A regular story that features in the news is the one whereby someone is pushing or flaunting their particular religious belief system to their, or their employer's, customers or clients.

This week it has been the story of a Christian GP, Dr. Richard Scott, who was issued a formal warning by the General Medical Council (GMC) after a complaint was made against him by the mother of a patient. The complaint being that Dr. Scott was pushing religion onto her son after he had gone to the surgery for a consultation as he was feeling 'in a rut'.

Coverage examples: BBC - Kent online - Daily Mail

Although examples such as this one are worth considering individually, what is needed in order to form a general conclusion on the matter is to identify what the actual underlying issue is. I suggest that a good way of framing the issue is to ask the question: should people working in a professional capacity use their position to promote their own religious beliefs?

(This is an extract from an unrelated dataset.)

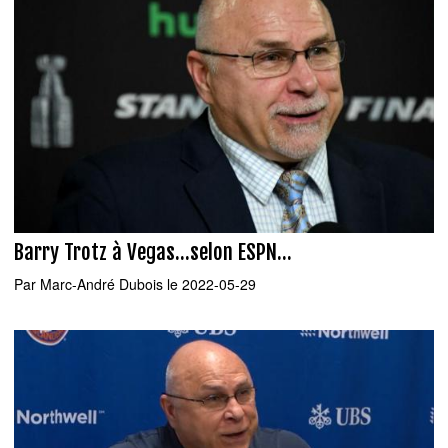
Barry Trotz à Vegas...selon ESPN...
Par
Marc-André Dubois
le 2022-05-29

Of particular concern is whether such action causes harm, or has the potential for harm, of any kind; and whether it interferes with the person's ability to perform to a professional standard - this is particularly important for publicly funded, therefore accountable, workers.

Harm could arise from:

  1. Power relations

    Power relations here refers to the balance of authority between people in different situations. Examples being: parents and children, police and the public, doctors/nurses and patients, and bosses and employees. Power relations are present in almost any interactive situation or relationship but here we're considering the imbalance of authority that occurs due to the job position a person holds.

  2. Inappropriate advice

    When someone visits their doctor because they are feeling depressed (as an example) the appropriate response from the doctor is to diagnose the patient's problem accurately and provide an evidence-based answer as far as is possible. A patient who is 'in a rut' should not be seen as an opportunity or an easy target who's ripe for conversion to their particular belief system.

A common reason used in support of such actions is, "he's only trying to help". In other words, the doctor's (in this example) actions can be defended by his intention to do good. Is this a relevant defence though? Well, it could also be argued that a faith healer who's advised a cancer patient to stop their chemotherapy (potentially fatal advice) is 'only trying to help' (indeed this excuse is used by the followers of such charlatans). In short: good intention does not justify an action on its own.

The purpose of pushing beliefs

Although this type of incident is defended by the "I'm only trying to help" argument, it's worth considering who is helping whom. Why is it that religious people want to convert others to their own belief system? Is it for the sake of the person or is it to help promulgate the religion? Of course it may be a bit of both but I suspect that it's more about gaining converts than providing appropriate help.

Conclusion

I suspect that this issue gets overplayed somewhat by the media. In reality there probably isn't a great deal of harm being done here - it's probably more a case of people being offended by the inappropriate attempt to convert them to a religion. However, considering the problem of power relations and authority combined with inappropriate advice or action, it can result in people not getting the standard of care or service they have a right to expect.

I think that in this case, as well as in general, people's religious beliefs and their professional capacity should be kept separate. If that means regulatory bodies issuing warnings to offenders (even though they don't think what they're doing is wrong) then so be it.

People go to professionals for their professional services; and that's what they should get.